In the letter Wyden and fellow lawmakers sent Tuesday to the inspector general, they said contracting records and public reporting indicate ICE may have resumed purchasing Americans’ location data from commercial vendors even though DHS has not fully implemented the oversight reforms recommended in the earlier audit.

The lawmakers also pointed to a 2025 procurement involving the investigative analytics firm PenLink. According to the letter, ICE issued a no bid contract that included licenses for a location intelligence platform known as Webloc.

Webloc was developed by the data analytics company Cobwebs Technologies, which merged with Nebraska-based PenLink as part of a private equity acquisition valued at roughly $200 million.

An Israeli startup, Cobwebs had previously drawn controversy in the technology sector after Meta in December 2021 banned the company from its platforms during a crackdown on surveillance mercenary firms that were accused of targeting activists, journalists, and political figures.

The lawmakers’ letter states that ICE cancelled a scheduled February 10 congressional briefing about the contract at the last minute and has not provided further information about the purchase.

“ICE cancelled it with no explanation and without any offer to reschedule,” the letter states.

PenLink is not a new presence in federal law enforcement technology procurement. The company has spent decades supplying communications analysis platforms used by investigators to process call records, digital evidence and intercepted communications obtained through lawful investigative authorities.

Federal agencies including the Federal Bureau of Investigation, Drug Enforcement Administration, and numerous state and local law enforcement organizations have purchased PenLink software for digital investigative work.

Federal procurement records show that contracts for PenLink investigative platforms extend back more than a decade across multiple government agencies.

Many of the individual purchases appear relatively modest, often involving software licenses or maintenance agreements valued in the tens or hundreds of thousands of dollars.

However, larger enterprise deployments and multi-year agreements have pushed some contracts into the multi-million-dollar range.

When these enterprise contracts are combined with the dozens of smaller purchase orders issued across federal law enforcement agencies, the cumulative federal investment in PenLink and related investigative analytics platforms likely reaches well into the tens of millions of dollars.

The company’s merger with Cobwebs expanded that technology ecosystem into the commercial data analytics market, including platforms capable of processing open source intelligence and location signals derived from commercial datasets.

That convergence between investigative analytics tools and commercial location intelligence platforms is precisely what has alarmed privacy advocates and members of Congress.

The DHS IG report made clear that the department has struggled to establish consistent rules governing how commercial location data can be used.

the IG determined that CBP, ICE, and the Secret Service “did not adhere to department privacy policies or develop sufficient policies before procuring and using commercial telemetry data.”

Even after the audit, the department still lacked a comprehensive DHS-wide policy governing the acquisition and use of commercial location intelligence.

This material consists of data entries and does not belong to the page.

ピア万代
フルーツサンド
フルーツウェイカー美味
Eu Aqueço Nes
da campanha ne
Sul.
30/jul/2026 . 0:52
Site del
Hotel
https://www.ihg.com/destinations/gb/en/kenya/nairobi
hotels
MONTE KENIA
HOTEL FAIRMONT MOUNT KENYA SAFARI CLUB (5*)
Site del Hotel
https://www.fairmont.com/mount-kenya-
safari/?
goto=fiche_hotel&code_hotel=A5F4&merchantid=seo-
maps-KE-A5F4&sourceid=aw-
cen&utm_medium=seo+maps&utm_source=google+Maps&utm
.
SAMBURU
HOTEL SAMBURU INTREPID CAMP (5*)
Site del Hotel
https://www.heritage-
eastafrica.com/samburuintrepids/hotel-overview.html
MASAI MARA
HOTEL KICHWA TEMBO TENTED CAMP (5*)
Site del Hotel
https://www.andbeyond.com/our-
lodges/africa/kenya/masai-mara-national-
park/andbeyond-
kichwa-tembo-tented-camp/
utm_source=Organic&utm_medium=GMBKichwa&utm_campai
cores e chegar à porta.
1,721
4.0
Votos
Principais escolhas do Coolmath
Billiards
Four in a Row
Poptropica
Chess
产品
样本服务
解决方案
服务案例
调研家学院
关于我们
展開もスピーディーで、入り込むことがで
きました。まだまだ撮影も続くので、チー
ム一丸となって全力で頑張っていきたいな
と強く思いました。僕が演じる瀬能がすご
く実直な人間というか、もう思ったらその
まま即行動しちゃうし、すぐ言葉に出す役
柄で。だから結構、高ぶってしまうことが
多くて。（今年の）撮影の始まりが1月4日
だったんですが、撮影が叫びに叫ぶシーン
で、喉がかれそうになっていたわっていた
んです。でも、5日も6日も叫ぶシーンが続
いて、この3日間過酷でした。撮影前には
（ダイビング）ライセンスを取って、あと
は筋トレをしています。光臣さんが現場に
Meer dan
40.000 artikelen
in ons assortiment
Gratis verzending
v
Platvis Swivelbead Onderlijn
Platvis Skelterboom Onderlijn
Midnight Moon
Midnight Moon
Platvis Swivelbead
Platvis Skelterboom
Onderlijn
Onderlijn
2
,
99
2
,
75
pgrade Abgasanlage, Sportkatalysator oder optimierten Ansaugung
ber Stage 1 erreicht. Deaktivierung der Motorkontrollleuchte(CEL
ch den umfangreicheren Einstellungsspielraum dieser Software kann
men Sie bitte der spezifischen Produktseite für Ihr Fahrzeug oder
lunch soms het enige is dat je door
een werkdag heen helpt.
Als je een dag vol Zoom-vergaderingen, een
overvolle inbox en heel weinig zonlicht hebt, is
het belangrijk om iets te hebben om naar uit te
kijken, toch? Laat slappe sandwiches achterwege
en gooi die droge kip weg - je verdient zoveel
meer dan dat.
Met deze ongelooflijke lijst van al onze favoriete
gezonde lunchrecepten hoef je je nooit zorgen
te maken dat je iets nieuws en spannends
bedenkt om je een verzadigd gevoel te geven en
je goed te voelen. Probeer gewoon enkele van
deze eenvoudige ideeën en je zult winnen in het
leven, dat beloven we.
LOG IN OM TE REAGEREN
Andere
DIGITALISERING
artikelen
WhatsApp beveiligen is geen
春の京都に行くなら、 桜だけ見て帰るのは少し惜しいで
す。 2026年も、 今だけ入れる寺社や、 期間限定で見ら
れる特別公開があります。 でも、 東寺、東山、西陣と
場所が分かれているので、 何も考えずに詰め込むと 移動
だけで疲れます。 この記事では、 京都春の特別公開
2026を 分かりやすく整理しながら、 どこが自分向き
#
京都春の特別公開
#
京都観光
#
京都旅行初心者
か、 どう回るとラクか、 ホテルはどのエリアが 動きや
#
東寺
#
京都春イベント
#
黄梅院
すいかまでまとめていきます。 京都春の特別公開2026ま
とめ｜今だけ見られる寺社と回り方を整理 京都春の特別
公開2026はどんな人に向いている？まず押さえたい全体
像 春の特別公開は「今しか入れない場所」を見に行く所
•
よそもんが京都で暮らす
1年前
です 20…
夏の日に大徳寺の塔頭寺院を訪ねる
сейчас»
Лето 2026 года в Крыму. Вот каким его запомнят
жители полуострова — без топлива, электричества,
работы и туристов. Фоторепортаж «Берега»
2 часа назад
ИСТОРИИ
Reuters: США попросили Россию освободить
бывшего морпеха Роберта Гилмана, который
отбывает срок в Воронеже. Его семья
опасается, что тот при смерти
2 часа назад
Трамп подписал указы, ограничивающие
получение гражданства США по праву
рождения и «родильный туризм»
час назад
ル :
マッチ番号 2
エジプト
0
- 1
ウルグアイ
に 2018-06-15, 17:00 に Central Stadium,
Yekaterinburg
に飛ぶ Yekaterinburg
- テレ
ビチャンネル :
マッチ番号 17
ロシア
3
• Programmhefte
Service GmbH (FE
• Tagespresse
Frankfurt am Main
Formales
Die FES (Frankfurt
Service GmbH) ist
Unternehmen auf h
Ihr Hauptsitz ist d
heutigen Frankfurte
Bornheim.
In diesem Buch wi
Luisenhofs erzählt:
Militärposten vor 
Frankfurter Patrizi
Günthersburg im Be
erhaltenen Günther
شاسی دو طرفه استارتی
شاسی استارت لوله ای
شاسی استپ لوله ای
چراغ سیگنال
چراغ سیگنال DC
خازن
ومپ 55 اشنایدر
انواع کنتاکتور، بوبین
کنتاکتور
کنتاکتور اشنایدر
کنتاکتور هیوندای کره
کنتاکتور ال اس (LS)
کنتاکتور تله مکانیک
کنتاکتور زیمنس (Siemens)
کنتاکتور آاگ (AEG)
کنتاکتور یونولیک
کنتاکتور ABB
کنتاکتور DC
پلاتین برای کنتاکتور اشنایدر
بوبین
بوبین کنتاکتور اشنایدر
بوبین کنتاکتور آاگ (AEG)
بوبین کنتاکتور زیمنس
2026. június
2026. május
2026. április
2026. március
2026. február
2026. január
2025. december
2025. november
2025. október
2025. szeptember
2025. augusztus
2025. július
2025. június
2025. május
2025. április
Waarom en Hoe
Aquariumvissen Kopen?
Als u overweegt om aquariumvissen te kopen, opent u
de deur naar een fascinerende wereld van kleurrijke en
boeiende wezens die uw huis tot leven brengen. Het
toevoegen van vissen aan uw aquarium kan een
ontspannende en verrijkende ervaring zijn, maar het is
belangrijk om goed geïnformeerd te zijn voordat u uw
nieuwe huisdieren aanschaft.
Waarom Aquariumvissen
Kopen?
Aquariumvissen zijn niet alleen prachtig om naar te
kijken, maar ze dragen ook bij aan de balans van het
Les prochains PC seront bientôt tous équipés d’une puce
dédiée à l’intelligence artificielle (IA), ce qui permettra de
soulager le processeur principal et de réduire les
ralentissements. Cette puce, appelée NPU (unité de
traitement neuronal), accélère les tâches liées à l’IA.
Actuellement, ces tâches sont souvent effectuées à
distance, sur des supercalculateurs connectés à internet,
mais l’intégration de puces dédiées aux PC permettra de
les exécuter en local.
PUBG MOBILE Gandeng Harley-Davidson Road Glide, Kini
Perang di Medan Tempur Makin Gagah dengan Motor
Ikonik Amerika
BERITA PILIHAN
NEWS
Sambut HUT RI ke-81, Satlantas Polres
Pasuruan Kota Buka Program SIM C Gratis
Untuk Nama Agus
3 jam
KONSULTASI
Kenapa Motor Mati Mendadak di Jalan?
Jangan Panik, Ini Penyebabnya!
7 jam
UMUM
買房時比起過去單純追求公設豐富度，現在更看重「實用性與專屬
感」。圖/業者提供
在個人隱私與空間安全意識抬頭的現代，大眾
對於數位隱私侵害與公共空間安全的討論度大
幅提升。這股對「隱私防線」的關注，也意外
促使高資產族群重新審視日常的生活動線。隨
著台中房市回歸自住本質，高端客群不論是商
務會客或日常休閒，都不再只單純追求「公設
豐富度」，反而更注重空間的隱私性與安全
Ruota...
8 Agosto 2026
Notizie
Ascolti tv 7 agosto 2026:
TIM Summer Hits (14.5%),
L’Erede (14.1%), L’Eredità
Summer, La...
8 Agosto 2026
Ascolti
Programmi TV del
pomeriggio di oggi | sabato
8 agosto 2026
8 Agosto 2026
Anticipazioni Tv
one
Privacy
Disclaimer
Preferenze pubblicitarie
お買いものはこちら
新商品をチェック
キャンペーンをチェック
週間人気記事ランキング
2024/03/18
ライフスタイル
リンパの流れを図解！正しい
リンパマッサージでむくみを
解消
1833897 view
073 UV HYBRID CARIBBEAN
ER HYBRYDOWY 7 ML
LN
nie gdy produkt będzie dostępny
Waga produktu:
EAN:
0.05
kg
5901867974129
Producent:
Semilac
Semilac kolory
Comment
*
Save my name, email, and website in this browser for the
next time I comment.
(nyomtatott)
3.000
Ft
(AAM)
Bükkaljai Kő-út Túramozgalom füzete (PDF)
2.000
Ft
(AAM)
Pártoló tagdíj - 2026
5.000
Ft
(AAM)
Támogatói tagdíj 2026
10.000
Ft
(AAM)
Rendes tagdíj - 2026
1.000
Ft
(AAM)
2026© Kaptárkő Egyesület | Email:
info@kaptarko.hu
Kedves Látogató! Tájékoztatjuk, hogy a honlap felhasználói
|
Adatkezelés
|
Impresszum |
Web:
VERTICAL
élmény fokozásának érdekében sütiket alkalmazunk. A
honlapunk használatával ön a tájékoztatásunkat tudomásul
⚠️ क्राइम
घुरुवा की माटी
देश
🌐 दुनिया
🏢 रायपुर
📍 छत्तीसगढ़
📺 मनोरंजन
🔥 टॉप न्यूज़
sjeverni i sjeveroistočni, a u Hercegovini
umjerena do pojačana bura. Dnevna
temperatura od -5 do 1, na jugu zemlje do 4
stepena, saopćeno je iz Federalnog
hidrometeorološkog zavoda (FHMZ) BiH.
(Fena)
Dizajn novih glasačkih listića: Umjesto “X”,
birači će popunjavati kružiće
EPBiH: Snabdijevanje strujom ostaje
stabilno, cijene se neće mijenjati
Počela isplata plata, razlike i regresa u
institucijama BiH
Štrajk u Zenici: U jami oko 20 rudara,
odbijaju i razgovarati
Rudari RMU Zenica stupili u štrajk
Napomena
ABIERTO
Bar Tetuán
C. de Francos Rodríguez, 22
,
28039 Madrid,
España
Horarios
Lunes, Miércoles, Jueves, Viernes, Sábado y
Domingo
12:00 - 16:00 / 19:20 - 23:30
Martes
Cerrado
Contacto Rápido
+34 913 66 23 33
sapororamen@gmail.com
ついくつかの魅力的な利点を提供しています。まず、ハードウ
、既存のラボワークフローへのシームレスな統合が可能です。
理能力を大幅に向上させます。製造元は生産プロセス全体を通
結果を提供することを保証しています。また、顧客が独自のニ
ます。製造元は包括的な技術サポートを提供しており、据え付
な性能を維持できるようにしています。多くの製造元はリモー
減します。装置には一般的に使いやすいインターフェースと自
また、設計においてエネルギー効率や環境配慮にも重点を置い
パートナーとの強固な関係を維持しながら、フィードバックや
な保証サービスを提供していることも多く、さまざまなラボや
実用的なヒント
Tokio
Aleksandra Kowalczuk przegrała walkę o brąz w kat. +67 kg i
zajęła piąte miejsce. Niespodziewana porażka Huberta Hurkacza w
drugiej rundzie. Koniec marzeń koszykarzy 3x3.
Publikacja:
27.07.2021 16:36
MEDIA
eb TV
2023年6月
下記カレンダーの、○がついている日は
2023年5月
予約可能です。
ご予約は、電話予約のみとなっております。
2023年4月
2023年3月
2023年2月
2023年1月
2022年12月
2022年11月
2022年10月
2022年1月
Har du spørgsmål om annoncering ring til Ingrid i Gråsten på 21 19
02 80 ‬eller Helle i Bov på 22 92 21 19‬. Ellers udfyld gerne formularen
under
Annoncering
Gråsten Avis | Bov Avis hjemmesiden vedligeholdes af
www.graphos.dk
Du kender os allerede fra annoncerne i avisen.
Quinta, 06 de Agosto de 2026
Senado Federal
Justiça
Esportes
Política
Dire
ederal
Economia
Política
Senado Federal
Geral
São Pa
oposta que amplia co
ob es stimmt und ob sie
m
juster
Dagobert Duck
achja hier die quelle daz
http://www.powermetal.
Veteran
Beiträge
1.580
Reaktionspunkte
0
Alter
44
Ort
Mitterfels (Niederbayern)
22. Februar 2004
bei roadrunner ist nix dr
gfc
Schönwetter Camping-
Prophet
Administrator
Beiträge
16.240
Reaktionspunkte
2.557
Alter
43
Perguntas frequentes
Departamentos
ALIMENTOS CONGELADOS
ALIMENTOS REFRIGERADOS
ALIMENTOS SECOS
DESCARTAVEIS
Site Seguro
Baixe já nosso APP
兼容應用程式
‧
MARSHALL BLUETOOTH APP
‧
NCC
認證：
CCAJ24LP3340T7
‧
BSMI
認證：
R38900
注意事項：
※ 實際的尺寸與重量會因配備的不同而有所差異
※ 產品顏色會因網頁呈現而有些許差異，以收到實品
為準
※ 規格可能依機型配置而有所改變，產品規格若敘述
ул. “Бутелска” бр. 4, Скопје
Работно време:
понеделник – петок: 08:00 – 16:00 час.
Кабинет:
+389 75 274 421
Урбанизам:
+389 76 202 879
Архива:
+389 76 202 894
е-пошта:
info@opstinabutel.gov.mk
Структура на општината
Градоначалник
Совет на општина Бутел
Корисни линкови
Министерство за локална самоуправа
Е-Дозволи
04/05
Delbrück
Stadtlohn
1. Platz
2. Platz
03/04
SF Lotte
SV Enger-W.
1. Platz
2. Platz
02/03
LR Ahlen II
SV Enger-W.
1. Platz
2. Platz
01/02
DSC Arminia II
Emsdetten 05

The renewed congressional scrutiny suggests lawmakers believe those gaps remain unresolved.

If ICE ultimately moves forward with new contracts for advertising technology-based location intelligence, the capability first tested quietly in a CBP pilot program could become a routine investigative tool across DHS.

At that point, the central question for policymakers will not be whether the technology works. It will be whether the rules governing its use are strong enough to prevent the commercial data marketplace from becoming one of the most powerful surveillance infrastructures available to the federal government.